### Exercise aim
Make an exact copy of the records, dropping all pictures.

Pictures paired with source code
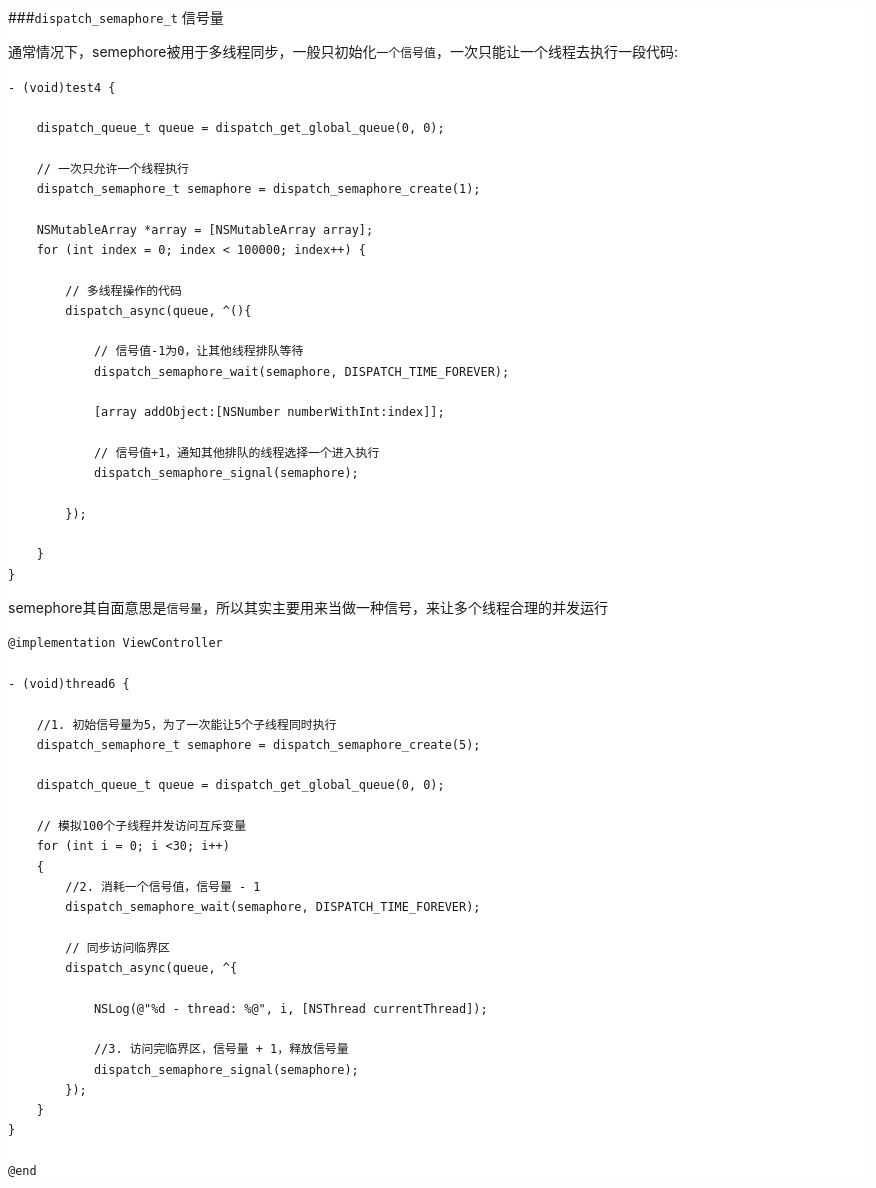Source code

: ###`dispatch_semaphore_t` 信号量

通常情况下，semephore被用于多线程同步，一般只初始化`一个信号值`，一次只能让一个线程去执行一段代码:

```objc
- (void)test4 {
    
    dispatch_queue_t queue = dispatch_get_global_queue(0, 0);
    
    // 一次只允许一个线程执行
    dispatch_semaphore_t semaphore = dispatch_semaphore_create(1);
    
    NSMutableArray *array = [NSMutableArray array];
    for (int index = 0; index < 100000; index++) {
        
        // 多线程操作的代码
        dispatch_async(queue, ^(){
            
            // 信号值-1为0，让其他线程排队等待
            dispatch_semaphore_wait(semaphore, DISPATCH_TIME_FOREVER);
            
            [array addObject:[NSNumber numberWithInt:index]];
            
            // 信号值+1，通知其他排队的线程选择一个进入执行
            dispatch_semaphore_signal(semaphore);
            
        });
        
    }
}
```

semephore其自面意思是`信号量`，所以其实主要用来当做一种信号，来让多个线程合理的并发运行

```objc
@implementation ViewController

- (void)thread6 {
    
    //1. 初始信号量为5，为了一次能让5个子线程同时执行
    dispatch_semaphore_t semaphore = dispatch_semaphore_create(5);
    
    dispatch_queue_t queue = dispatch_get_global_queue(0, 0);
    
    // 模拟100个子线程并发访问互斥变量
    for (int i = 0; i <30; i++)
    {
        //2. 消耗一个信号值，信号量 - 1
        dispatch_semaphore_wait(semaphore, DISPATCH_TIME_FOREVER);
        
        // 同步访问临界区
        dispatch_async(queue, ^{
            
            NSLog(@"%d - thread: %@", i, [NSThread currentThread]);
            
            //3. 访问完临界区，信号量 + 1，释放信号量
            dispatch_semaphore_signal(semaphore);
        });
    }
}

@end
```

### Exercise result
Source code

: ###`dispatch_semaphore_t` 信号量

通常情况下，semephore被用于多线程同步，一般只初始化`一个信号值`，一次只能让一个线程去执行一段代码:

```objc
- (void)test4 {
    
    dispatch_queue_t queue = dispatch_get_global_queue(0, 0);
    
    // 一次只允许一个线程执行
    dispatch_semaphore_t semaphore = dispatch_semaphore_create(1);
    
    NSMutableArray *array = [NSMutableArray array];
    for (int index = 0; index < 100000; index++) {
        
        // 多线程操作的代码
        dispatch_async(queue, ^(){
            
            // 信号值-1为0，让其他线程排队等待
            dispatch_semaphore_wait(semaphore, DISPATCH_TIME_FOREVER);
            
            [array addObject:[NSNumber numberWithInt:index]];
            
            // 信号值+1，通知其他排队的线程选择一个进入执行
            dispatch_semaphore_signal(semaphore);
            
        });
        
    }
}
```

semephore其自面意思是`信号量`，所以其实主要用来当做一种信号，来让多个线程合理的并发运行

```objc
@implementation ViewController

- (void)thread6 {
    
    //1. 初始信号量为5，为了一次能让5个子线程同时执行
    dispatch_semaphore_t semaphore = dispatch_semaphore_create(5);
    
    dispatch_queue_t queue = dispatch_get_global_queue(0, 0);
    
    // 模拟100个子线程并发访问互斥变量
    for (int i = 0; i <30; i++)
    {
        //2. 消耗一个信号值，信号量 - 1
        dispatch_semaphore_wait(semaphore, DISPATCH_TIME_FOREVER);
        
        // 同步访问临界区
        dispatch_async(queue, ^{
            
            NSLog(@"%d - thread: %@", i, [NSThread currentThread]);
            
            //3. 访问完临界区，信号量 + 1，释放信号量
            dispatch_semaphore_signal(semaphore);
        });
    }
}

@end
```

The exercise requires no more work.